None of that changes the fact that a ~31B local model today is about where the proprietary hosted models were a year or two ago, well before the notable inflection point in capability that happened around Q4 2025. It is obvious during use that the current frontier models are very far ahead of local models, and if a benchmark doesn't show that gap then it's not a good benchmark.

And that gap can't necessarily be closed any more than you can close the gap between a laptop and a server for compiling or 3D scene rendering -- I can't buy a laptop with 256 cores and 2 TB of RAM, but there are multiple cloud providers that will rent me such hardware by the hour.

At some point in the future it'll be possible to run a Fable-equivalent model on my local workstation, either from models becoming more optimized or local hardware becoming faster (or redesigned entirely, e.g. Taalas), but it's a simple matter of physics that if Fable runs on consumer hardware then whatever's running on datacenter-class hardware will be even more capable.

[OP] Yogthos | 9 days ago

Yes, giant frontier models can do more than ones you can run locally. That's not what I'm talking about though. What I'm saying is that local models, especially Qwen 3.6 27b, are getting good enough. To put it another way, if I can get around town on a bicycle, I don't need a monster truck.

However, anybody who's watched technology evolve knows how silly it is to project linear evolution here. There are papers coming out literally on weekly basis right now with people discovering new tricks for optimizing models, reducing memory usage, and improving capabilities. And it's entirely possible that similarly to how we see current crop of local LLMs beat frontier models from a year ago, the exact same thing will happen next year too.

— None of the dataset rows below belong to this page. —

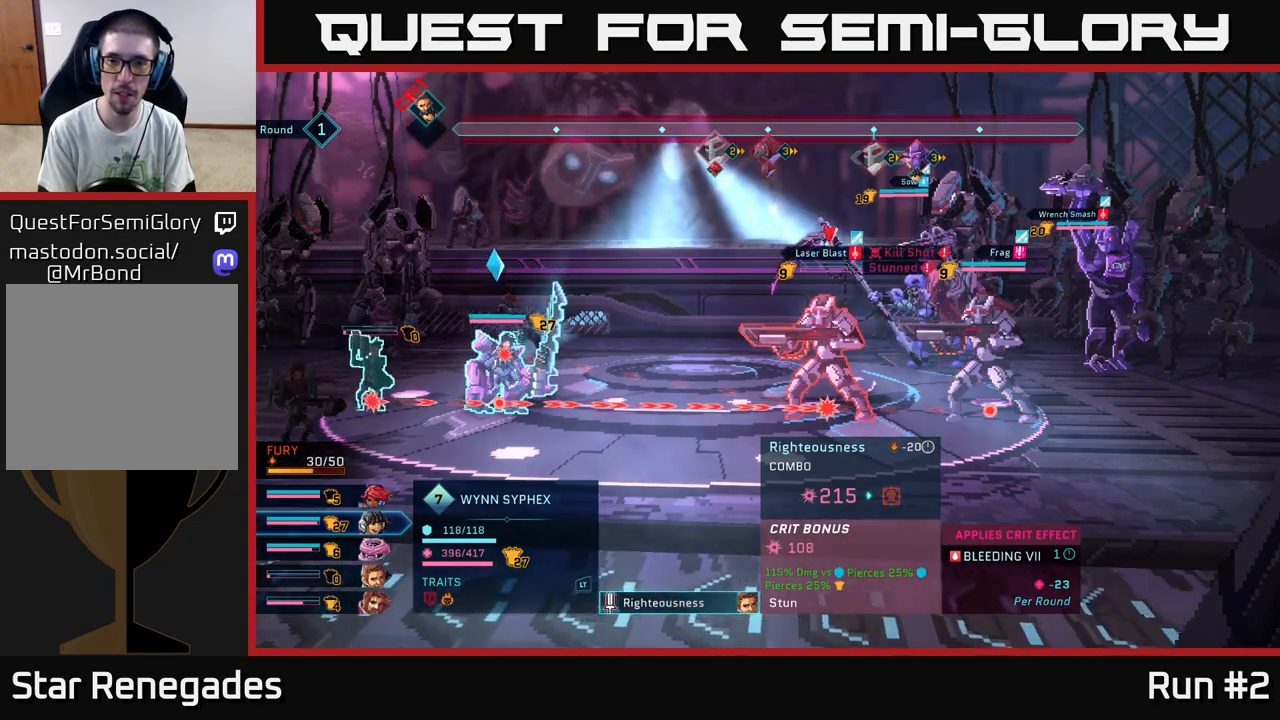
{"buttons": [], "left_stick": "center", "right_stick": "center", "events": [[50, "DPAD_LEFT", "up"], [233, "DPAD_RIGHT", "down"], [367, "DPAD_RIGHT", "up"]]}
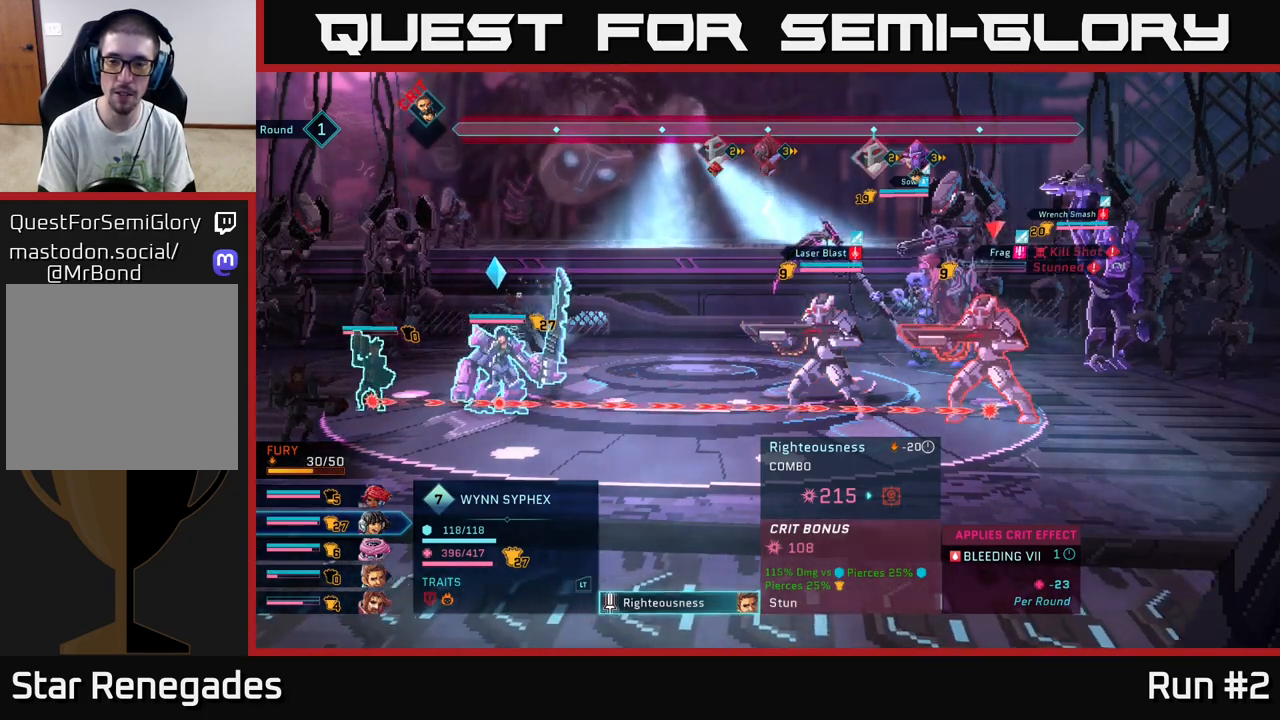
{"buttons": [], "left_stick": "center", "right_stick": "center", "events": []}
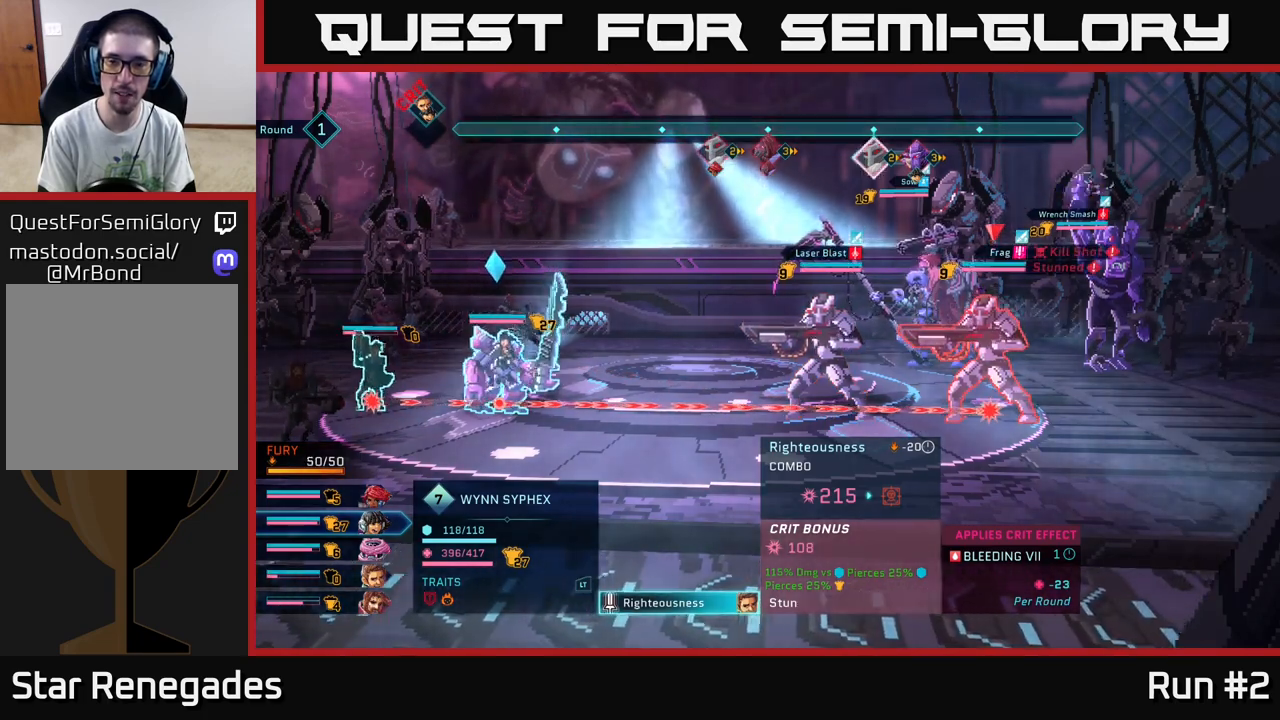
{"buttons": [], "left_stick": "center", "right_stick": "center", "events": [[100, "DPAD_UP", "down"], [250, "DPAD_UP", "up"]]}
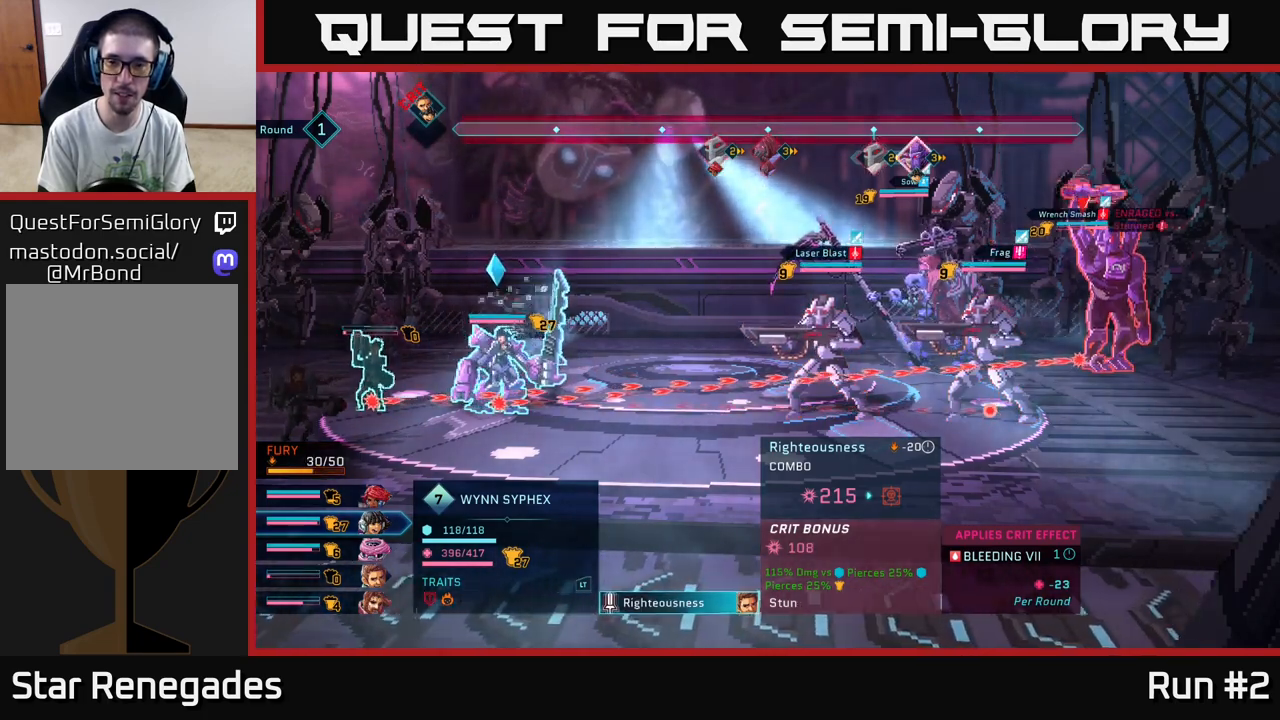
{"buttons": [], "left_stick": "center", "right_stick": "center", "events": []}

And it's a simple matter of common sense that if I can run Fable level model locally, it's going to be good enough for vast majority of things I do on day to day basis. We're already seeing this happen with people switching to DeepSeek instead of paying for Claude even though the latter is demonstrably more capable. If DeepSeek is doing good enough job, then it simply doesn't matter how much better Claude is. Similarly, if a model I can run and own does what I need it to, then I don't really care that the frontier model running in a data centre can do things that it can't.

: jmillikin | 9 days ago
What development do you anticipate in LLM implementation that would cause a local model to be as capable as a 3-month-old hosted frontier model, which is the claim I quoted?

jfb | 10 days ago

I mean this is a good point! But ISTM that there is a threshold and not thinking about that is a mistake when we look at what’s been good enough in other technical domains.

emk | 10 days ago

Local models are different in interesting ways, some of which may be an advantage:

Inference power consumption is roughly a high-end gaming GPU, and even then, only when generating tokens. This can usually be limited to about 300W. If you read the code, you're probably looking at spending 25% of a working day generating tokens, so 75W sustained.
Training power consumption for a few local-sized models a year could basically be absorbed into the background noise of industrial civilization.
You get to keep all your data local and you don't need to encourage the grifters quite so much.
Local models are dumber, which actually keeps me closer to the work. With Fable, I can give instructions like, "Fill in this street with houses," and get a bunch of crappy McMansions. With Qwen3.6 27B, I can say, "Paint these four rooms." The natural "chunk size" of the work and the small models' preference for concrete instructions force the user to understand the code in far more detail. That isn't to say that local models can't summarize project structure or find bugs. Just that they reward a far more hands-on working style.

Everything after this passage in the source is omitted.